The pre-op room where you are anaesthetised was clinically white and postered with dire warnings of what might happen to the patient if everyone present didn't dowse themselves in anti-bacterial goo. These stopped thankfully short of a yellow warning hazard triangle enclosing a deathbed patient in black but were nonetheless scary enough to make me check that everyone present had suitably self-sanistised themselves to within an inch of their lives.

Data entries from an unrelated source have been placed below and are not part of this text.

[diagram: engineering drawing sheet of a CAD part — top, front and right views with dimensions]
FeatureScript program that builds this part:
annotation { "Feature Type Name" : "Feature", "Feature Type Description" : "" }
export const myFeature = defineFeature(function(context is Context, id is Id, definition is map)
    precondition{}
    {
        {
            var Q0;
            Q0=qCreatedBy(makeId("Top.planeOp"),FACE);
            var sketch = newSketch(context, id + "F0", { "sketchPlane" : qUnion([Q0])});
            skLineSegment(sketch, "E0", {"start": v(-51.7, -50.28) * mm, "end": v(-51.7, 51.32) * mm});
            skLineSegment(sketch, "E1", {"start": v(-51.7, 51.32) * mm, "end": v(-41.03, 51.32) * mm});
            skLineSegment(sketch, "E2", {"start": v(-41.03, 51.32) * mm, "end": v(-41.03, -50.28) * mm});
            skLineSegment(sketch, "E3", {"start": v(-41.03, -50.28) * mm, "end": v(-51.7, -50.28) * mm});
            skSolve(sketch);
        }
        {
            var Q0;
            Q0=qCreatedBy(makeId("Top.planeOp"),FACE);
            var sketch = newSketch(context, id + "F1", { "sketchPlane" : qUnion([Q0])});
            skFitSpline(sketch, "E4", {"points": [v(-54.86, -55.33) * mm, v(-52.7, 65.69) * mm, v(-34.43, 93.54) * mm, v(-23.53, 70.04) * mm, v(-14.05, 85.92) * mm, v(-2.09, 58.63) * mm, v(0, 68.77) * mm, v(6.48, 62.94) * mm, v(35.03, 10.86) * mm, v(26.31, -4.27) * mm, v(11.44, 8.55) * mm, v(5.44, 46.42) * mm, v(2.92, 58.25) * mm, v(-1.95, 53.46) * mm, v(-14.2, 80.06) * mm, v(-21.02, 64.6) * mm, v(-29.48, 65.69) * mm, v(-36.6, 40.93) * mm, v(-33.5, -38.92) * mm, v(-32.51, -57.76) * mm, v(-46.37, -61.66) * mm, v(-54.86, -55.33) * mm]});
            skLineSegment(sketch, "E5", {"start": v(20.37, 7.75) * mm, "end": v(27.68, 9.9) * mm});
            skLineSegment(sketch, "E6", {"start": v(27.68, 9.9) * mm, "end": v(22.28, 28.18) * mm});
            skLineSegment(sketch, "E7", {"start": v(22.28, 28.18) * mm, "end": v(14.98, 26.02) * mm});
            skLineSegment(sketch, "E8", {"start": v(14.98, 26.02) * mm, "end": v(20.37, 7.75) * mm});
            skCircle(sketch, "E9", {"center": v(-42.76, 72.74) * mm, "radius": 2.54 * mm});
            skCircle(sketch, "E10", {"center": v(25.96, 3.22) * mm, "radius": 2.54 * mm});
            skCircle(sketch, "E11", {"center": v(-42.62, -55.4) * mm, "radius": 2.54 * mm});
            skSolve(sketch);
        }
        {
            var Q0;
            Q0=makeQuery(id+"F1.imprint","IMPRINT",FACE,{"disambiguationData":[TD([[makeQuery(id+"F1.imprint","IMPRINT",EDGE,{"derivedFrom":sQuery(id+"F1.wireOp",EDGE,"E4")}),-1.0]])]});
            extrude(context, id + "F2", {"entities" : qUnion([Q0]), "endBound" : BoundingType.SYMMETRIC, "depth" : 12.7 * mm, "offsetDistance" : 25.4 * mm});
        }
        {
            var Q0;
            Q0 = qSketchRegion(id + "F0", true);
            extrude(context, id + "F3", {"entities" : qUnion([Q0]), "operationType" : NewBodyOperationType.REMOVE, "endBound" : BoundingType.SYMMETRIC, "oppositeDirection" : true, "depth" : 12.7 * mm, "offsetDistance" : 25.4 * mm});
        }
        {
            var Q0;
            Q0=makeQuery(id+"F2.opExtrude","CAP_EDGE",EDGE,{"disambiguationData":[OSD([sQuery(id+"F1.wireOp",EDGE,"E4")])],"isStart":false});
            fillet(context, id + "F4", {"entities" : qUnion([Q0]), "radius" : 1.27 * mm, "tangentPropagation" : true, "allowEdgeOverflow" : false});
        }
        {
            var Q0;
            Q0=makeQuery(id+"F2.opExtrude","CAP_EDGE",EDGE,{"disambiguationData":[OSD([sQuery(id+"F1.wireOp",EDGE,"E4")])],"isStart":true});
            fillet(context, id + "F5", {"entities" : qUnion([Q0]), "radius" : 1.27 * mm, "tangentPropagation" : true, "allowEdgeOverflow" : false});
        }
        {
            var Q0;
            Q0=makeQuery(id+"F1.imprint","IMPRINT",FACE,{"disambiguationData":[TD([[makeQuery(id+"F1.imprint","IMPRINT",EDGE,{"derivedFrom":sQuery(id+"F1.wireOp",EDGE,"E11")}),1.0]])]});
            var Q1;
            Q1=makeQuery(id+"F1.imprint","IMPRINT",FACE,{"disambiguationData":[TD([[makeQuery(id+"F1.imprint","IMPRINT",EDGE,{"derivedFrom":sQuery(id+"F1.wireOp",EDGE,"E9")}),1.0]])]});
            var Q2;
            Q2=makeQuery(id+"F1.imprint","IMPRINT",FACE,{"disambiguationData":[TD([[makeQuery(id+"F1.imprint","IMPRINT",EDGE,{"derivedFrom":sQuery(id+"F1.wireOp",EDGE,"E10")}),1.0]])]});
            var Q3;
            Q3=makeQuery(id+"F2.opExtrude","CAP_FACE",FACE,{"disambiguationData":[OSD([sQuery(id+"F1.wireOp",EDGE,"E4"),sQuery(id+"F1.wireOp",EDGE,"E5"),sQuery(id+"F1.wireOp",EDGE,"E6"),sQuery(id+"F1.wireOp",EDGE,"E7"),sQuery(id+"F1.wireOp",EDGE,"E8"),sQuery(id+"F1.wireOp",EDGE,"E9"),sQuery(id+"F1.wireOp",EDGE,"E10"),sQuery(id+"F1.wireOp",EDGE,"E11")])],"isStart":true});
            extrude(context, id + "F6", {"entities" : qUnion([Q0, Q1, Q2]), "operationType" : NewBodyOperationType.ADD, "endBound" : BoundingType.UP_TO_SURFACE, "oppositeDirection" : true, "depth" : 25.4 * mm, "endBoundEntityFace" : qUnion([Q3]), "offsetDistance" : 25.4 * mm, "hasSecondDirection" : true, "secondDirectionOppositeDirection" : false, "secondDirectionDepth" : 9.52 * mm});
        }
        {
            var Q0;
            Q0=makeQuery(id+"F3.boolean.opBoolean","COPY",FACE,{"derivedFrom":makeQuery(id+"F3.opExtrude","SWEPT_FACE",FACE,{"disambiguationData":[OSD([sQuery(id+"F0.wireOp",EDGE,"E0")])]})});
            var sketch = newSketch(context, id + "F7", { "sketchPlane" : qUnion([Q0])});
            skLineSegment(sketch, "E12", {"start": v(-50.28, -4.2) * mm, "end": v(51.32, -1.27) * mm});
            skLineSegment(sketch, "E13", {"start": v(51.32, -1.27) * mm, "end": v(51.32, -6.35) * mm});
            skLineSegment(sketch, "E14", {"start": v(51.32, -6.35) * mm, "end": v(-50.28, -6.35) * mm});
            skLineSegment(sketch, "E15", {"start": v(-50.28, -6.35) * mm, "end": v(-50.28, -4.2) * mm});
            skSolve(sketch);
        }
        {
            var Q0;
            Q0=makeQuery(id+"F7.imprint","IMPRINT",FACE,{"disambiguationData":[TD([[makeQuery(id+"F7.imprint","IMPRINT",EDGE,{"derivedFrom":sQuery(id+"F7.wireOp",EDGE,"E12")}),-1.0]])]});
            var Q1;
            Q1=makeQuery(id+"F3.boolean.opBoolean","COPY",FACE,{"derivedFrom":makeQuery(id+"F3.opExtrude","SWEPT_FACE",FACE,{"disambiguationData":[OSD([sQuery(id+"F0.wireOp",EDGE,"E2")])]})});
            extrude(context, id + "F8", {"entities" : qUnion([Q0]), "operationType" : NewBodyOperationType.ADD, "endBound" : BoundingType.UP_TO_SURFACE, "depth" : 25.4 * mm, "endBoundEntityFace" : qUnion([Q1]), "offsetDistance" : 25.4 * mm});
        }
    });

Suddenly , you get the green light and you're pushed, feet first, into the blindingly white operating theatre itself, almost as if making a stage entrance, complete with follow spots but no applause. At this point, you have a nagging doubt that the tube from the drip that's attached to the cannula on the back of your hand has somehow become twisted and you're not receiving the precious analgesia that will guarantee a complete knock-out whilst the op is in progress. It seems churlish to ask the anaesthetist if everything is OK , as if doubting their professional competence is a mortal sin and one which will guarantee to get their back up and ensure a rough ride hereafter. I decide to say nothing.
Stranger still is the surreal conversation you inevitably strike up with the theatre team, to drown out the noise of the industrial sized, mechanical implements , fresh form the steriliser ( one hopes ) , which are being lined up bedside. As if already under the influence of hallucinogenic drugs ( maybe that tube wasn't faulty after all ) the conversation ranges from Pink Floyd to Krispy Kreme donuts, which was as good a place as any to drift off into the land of nod.